Pop illusion by Maria Herreros

 Vogue March 1965

The work of Maria Herreros (Valencia, 1983) walks between the beautiful and the grotesque. She works with illustration or comic with a style marked by the deconstruction of the individual in a physical way, to show new, altered realities that illuminate the soul of who poses for her. The instinct is her line of argument.

She has a degree in Fine Arts and postgraduate in Professional Illustration, and has exhibited her work in galleries in USA, Spain, Canada, Mexico, Poland, China, Chile or Portugal, among others. She was selected by the Taschen Publishing House for its international illustration almanac, Illustration Now! 5, and has published for other editorials as Lunwerg (Marilyn had eleven toes) or De Ponent (Phenomenon). Her work is in media such as SModa from El País, Vein, YoDona from El Mundo, La Vanguardia, Cinemanía or Minchô, and has worked for companies such as Reebok, Asus, Coca Cola or Mahou. 

Her iconography walks between the happy sixties, pop and contemporary anthropology. For Herreros, the imperfection is beautiful.

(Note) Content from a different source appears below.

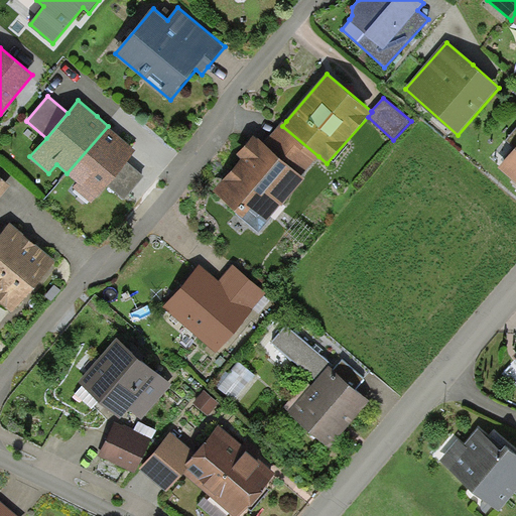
[(282,126),(286,121),(285,119),(263,142),(302,176),(318,156),(282,126)]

María Herreros has made two artworks for Gunter Gallery. Vogue May 1975 is the interpretation of the famous cover that the model Jerry Hall carried out and turned her into an icon of that decade. "The outdated definition of beauty, that continues today, is revealed in the covers of the bible of fashion since 1892. Being the limits of the beautiful the basis of my work, I have always been fascinated by the covers of Vogue and I have used them a lot of times in my work as a vehicle to portray the time, the tastes, the society ", explains Herreros.

The other limited edition screenprint is Vogue March 1965, a mythical cover of the British magazine, starring by the model Marie Lise Gres. Herreros has versioned it, turning it into a limited edition silkscreen (signed by her) and rescuing part of its sixties imprint for the 21st century.”The covers of Vogue are almost an encyclopedia of aesthetic trend, the idols of the moment and even the cultural context," says Herreros.